RATIONALE The intermittent hypoxia (IH) that characterizes sleep-disordered breathing impairs spatial learning and increases NADPH oxidase activity and oxidative stress in rodents. We hypothesized that green tea catechin polyphenols (GTPs) may attenuate IH-induced neurobehavioral deficits by reducing IH-induced NADPH oxidase expression, lipid peroxidation, and inflammation. OBJECTIVES To assess the effects of GTP administered in drinking water on the cognitive, inflammatory, and oxidative responses to long-term (>14 d) IH during sleep in male Sprague-Dawley rats. METHODS Cognitive assessments were conducted in the Morris water maze. We measured levels and expression of malondialdehyde (MDA), prostaglandin E(2), p47(phox) subunit of NADPH oxidase, receptor for advanced glycation end products (RAGE), and glial fibrillary acidic protein expression in rodent brain tissue. MEASUREMENTS AND MAIN RESULTS GTP treatment prevented IH-induced decreases in spatial bias for the hidden platform during the Morris water maze probe trails as well as IH-induced increases in p47phox expression within the hippocampal CA1 region. In untreated animals, IH exposure was associated with doubling of cortical MDA levels in comparison to room air control animals, and GTP-treated animals exposed to IH showed a 40% reduction in MDA levels. Increases in brain RAGE and glial fibrillary acidic protein expression were observed in IH-exposed animals, and these increases were attenuated in animals treated with GTP. CONCLUSIONS Oral GTP attenuates IH-induced spatial learning deficits and mitigates IH-induced oxidative stress through multiple beneficial effects on oxidant pathways. Because oxidative processes underlie neurocognitive deficits associated with IH, the potential therapeutic role of GTP in sleep-disordered breathing deserves further exploration.

Effect of intermittent hypoxia on long-term potentiation in rat hippocampal slices

Intermittent hypoxia (IH) during sleep has been shown to induce apoptosis in a time-dependent manner and spatial learning deficits in adult rats. Recently, we have demonstrated that IH induced significant decreases in Ser-133-phosphorylated cAMP-response element-binding protein (pCREB) without changes in total CREB. The expression of cleaved caspase 3 in the hippocampal CA1, a marker of apoptosis, peaked at 3 days of IH and returned to normoxic values at 14 days of IH. In addition, biphasic changes in spatial task learning were correlated with the CREB phosphorylation time course.
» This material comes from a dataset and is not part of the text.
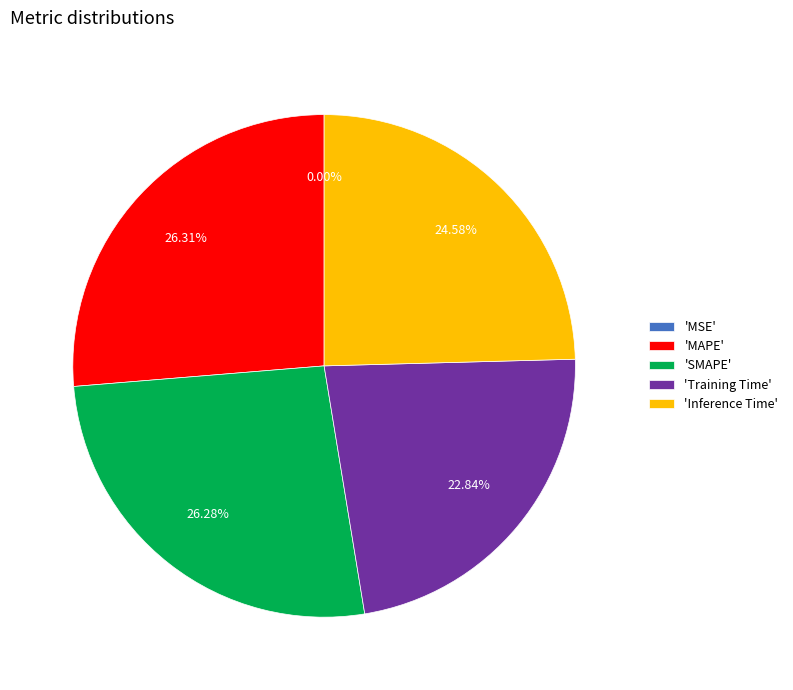

Which has a higher value, 'SMAPE' or 'Training Time'?

'SMAPE'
In the present study, the rat hippocampal slice preparation was used to evaluate the ability to induce and maintain a CA1 population spike long-term potentiation (PS-LTP) in room air (RA)-maintained and IH-exposed rats. A significant decrease in the ability to sustain PS-LTP for 15 min in slices prepared from IH-exposed rats for either 3 days (34% of total) or 7 days (51% of total) as compared to slices prepared from RA-maintained rats (76% of total) was observed. These results suggest that the diminishment in the ability of neuronal tissue to express and sustain PS-LTP is correlated with previously reported biphasic changes in CREB phosphorylation and programmed cell death.